Thanks a lot for advising a new function. I tried that but get a little unsure about its accuracy. Yes, it can offer nanosecond resolution but there is inconsistency.

There will be inconsistency if you use two different clock sources.

What I do is first use clock_gettime() to measure a loop body, the approximate elasped time would be around 1.4us in this way. Then I put GPIO instructions, pull high and pull down, at beginning and end of the loop body, respectively and measure the signal frequency on this GPIO with an oscilloscope.

A scope is useful if you're trying to debug the hardware. It can also show what's on the pins. But, in 40+ years of doing performance measurement/improvement/tuning, I've never used it to tune software.

In fact, I would trust the CPU clock more than I would trust the scope for software performance numbers

For a production product, you may have to measure performance on a system deployed at a customer site [because the issue only shows up on that one customer's machine]. You may have to debug this remotely and can't hook up a scope there. So, you need something that can work without external probe/test rigs.

To my surprise, the frequency is around 1.8MHz, i.e., ~500ns. This inconsistency makes me a little confused... – GeekTao

The difference could be just round off error based on different time bases and latency in getting in/out of the device (GPIO pins). I presume you're just using GPIO in this way to facilitate benchmark/timing. So, in a way, you're not measuring the "real" system, but the system with the GPIO overhead.

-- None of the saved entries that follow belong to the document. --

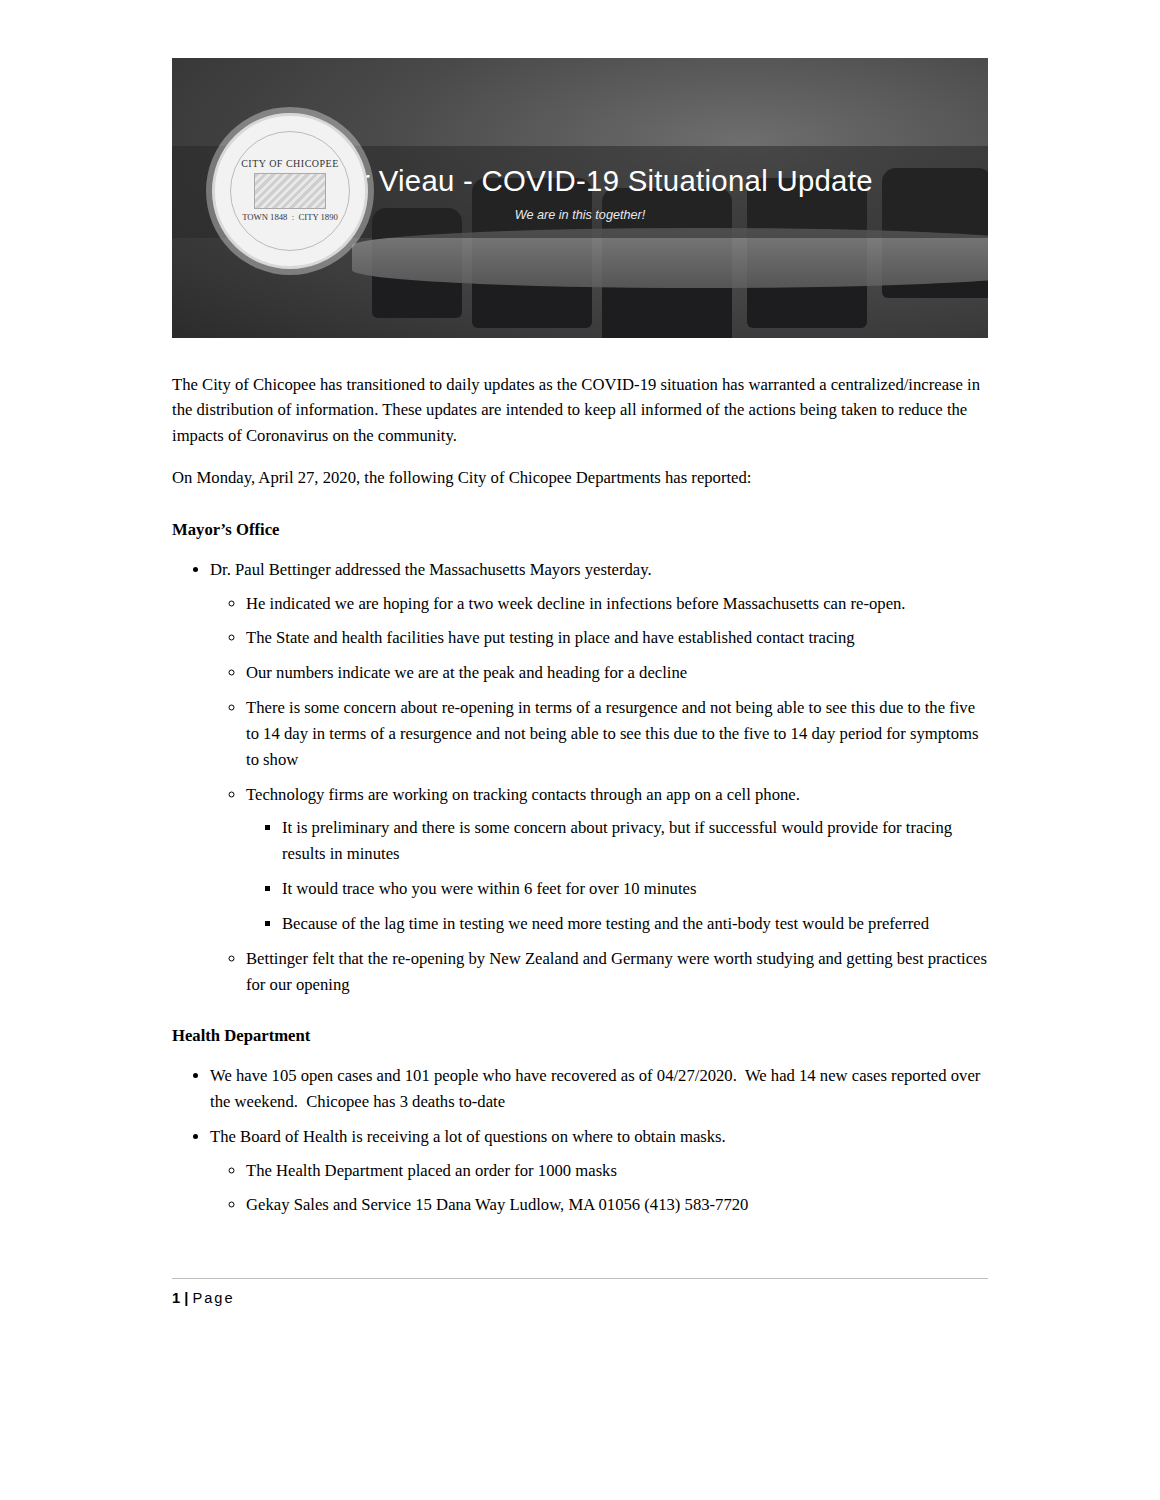Mayor Vieau - COVID-19 Situational Update
We are in this together!
CITY OF CHICOPEE
TOWN 1848 : CITY 1890
The City of Chicopee has transitioned to daily updates as the COVID-19 situation has warranted a centralized/increase in the distribution of information. These updates are intended to keep all informed of the actions being taken to reduce the impacts of Coronavirus on the community.
On Monday, April 27, 2020, the following City of Chicopee Departments has reported:
Mayor’s Office
Dr. Paul Bettinger addressed the Massachusetts Mayors yesterday.
He indicated we are hoping for a two week decline in infections before Massachusetts can re-open.
The State and health facilities have put testing in place and have established contact tracing
Our numbers indicate we are at the peak and heading for a decline
There is some concern about re-opening in terms of a resurgence and not being able to see this due to the five to 14 day in terms of a resurgence and not being able to see this due to the five to 14 day period for symptoms to show
Technology firms are working on tracking contacts through an app on a cell phone.
It is preliminary and there is some concern about privacy, but if successful would provide for tracing results in minutes
It would trace who you were within 6 feet for over 10 minutes
Because of the lag time in testing we need more testing and the anti-body test would be preferred
Bettinger felt that the re-opening by New Zealand and Germany were worth studying and getting best practices for our opening
Health Department
We have 105 open cases and 101 people who have recovered as of 04/27/2020. We had 14 new cases reported over the weekend. Chicopee has 3 deaths to-date
The Board of Health is receiving a lot of questions on where to obtain masks.
The Health Department placed an order for 1000 masks
Gekay Sales and Service 15 Dana Way Ludlow, MA 01056 (413) 583-7720
1 | Page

In tuning, one is less concerned with absolute values than relative. That is, clock_gettime is ultimately based on number of highres clock ticks (at 1ns/tick or better from the system's free running TSC (time stamp counter)). What the clock frequency actually is doesn't matter as much. If you measure a loop/function and get X duration. Then, you change some code and get X+n, this tells you whether the code got faster or slower.

500ns isn't that large an amount. Almost any system wide action (e.g. timeslicing, syscall, task switch, etc.) could account for that. Unless you've mapped the GPIO registers into app memory, the syscall overhead could dwarf that.

In fact, just the overhead of calling clock_gettime could account for that.

Although the clock_gettime is technically a syscall, linux will map the code directly into the app's code via the VDSO mechanism so there is no syscall overhead. But, even the userspace code has some calculations to do.

For example, I have two x86 PCs. On one system the overhead of the call is 26 ns. On another system, the overhead is 1800 ns. Both these systems are at least 2GHz+

For your beaglebone/arm system, the base clock rate may be less, so overhead of 500 ns may be ballpark.

I usually benchmark the overhead and subtract it out from the calculations.

And, on the x86, the actual code just gets the CPU's TSC value (via the rdtsc instruction) and does some adjustment. For arm, it has a similar H/W register but requires special care to map userspace access to it (a coprocessor instruction, IIRC).

Speaking of arm, I was doing a commercial arm product (an nVidia Jetson to be exact). We were very concerned about latency of incoming video frames.

The H/W engineer didn't trust TSC [or software in general ;-)] and was trying to use a scope, an LED [controlled by a GPIO pin] and when the LED flash/pulse showed up inside the video frame (e.g. the coordinates of the white dot in the video frame were [effectively] a time measurement).

It took a while to convince the engineer, but, eventually I was able to prove that the clock_gettime/TSC approach was more accurate/reliable.

And, certainly, easier to use. We had multiple test/development/SDK boards but could only hook up the scope/LED rig on one at a time.